Новая газета, 23 ноября 2012

Сергей Юрский ставил спектакль «Правда хорошо, а счастье лучше» в Театре имени Моссовета. Сам замечательно играл и пел «Запрягу я тройку борзых, темно‑карих лошадей…» не в кабацком стиле, а так, как когда‑то пели. Помогал ему Дима Покровский, создавший лучший ансамбль на родной песни. Фелицату у Юрского репетировала Раневская, и я попросил Сережу походатайствовать, чтобы Фаина Георгиевна, которой было за восемьдесят, пустила меня поснимать карточки. Я многих не успел снять и написать о многих не успел. Ефремов, Леонов, Смоктуновский… Здесь хотелось успеть. Юрский договорился и велел мне звонить. Несколько раз Раневская отказывалась. Но однажды сказала: «Вы знаете Неёлову? Берите ее и приходите». — Все было совсем не так, ты ничего не помнишь, — сказала Неёлова. — Фаина Георгиевна увидела по телевизору отрывок спектакля «Спешите делать добро», позвонила администратору в театр и попросила мой телефон. «Мы посторонним телефон не даем», — сказал он. Услышав это, я чуть не упала в обморок. Год мы работали в одном Театре имени Моссовета, я ее обожала, но не решалась подойти. Что сказать? Я вас люблю? Глупо. Нахожу телефон и звоню ей извиняться. Слышу запинающийся голос и замечательные слова в свой адрес. Я была счастлива и пригласила ее на спектакль.

Задание:
Ответьте по исходному тексту:
1. Какой спектакль Сергей Юрский ставил в Театре имени Моссовета?
2. Отрывок какого спектакля Фаина Георгиевна увидела по телевизору?
3. Сколько времени Неёлова и Раневская проработали в одном Театре имени Моссовета?

Исходные данные:
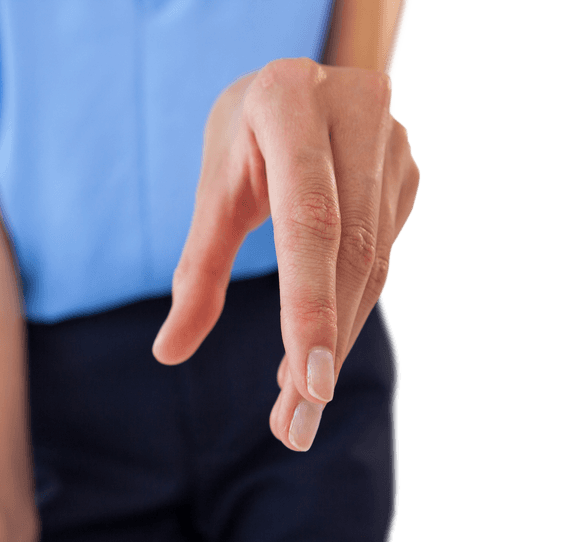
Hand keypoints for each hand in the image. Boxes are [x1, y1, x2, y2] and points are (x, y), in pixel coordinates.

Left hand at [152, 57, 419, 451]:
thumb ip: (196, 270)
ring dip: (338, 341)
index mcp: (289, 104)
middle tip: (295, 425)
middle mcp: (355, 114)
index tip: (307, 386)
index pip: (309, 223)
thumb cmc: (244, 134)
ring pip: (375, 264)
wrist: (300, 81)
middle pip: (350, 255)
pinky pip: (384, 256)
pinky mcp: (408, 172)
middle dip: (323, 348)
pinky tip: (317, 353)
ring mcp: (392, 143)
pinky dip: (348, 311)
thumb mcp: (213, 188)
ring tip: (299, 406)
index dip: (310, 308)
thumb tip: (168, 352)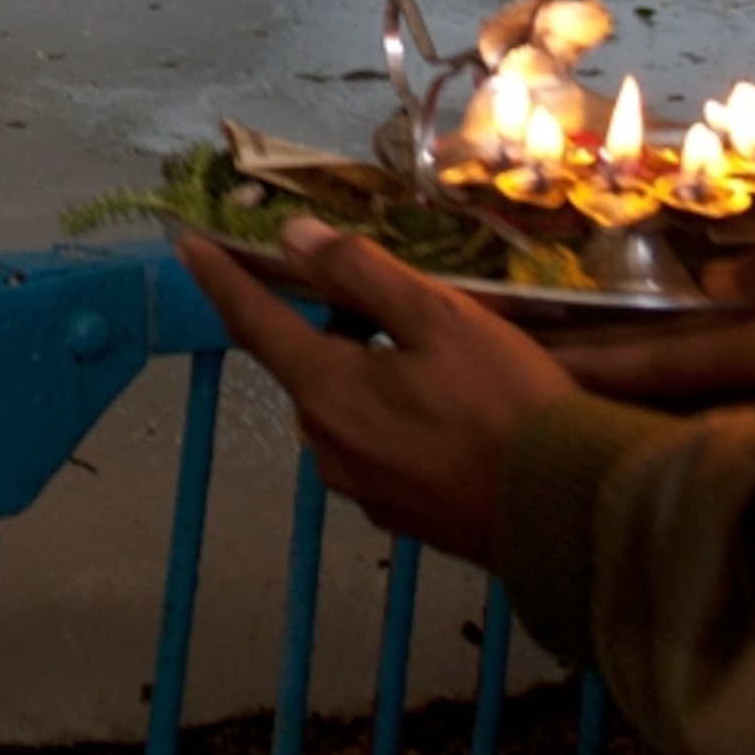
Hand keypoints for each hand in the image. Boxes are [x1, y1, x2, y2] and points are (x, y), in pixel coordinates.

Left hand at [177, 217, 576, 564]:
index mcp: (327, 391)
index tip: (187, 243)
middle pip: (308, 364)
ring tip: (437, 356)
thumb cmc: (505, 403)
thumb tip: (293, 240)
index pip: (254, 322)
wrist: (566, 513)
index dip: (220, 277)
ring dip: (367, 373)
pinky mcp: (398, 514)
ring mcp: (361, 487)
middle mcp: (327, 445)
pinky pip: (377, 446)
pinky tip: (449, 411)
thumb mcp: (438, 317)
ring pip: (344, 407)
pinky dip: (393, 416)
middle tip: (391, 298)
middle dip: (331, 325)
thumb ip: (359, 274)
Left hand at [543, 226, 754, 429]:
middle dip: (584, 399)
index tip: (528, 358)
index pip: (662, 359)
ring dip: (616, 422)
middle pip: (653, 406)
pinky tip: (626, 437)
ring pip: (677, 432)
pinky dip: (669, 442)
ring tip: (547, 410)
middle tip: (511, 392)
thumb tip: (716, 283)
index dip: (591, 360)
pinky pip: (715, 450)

Решение задания:
1. «Правда хорошо, а счастье лучше».
2. «Спешите делать добро».
3. Год.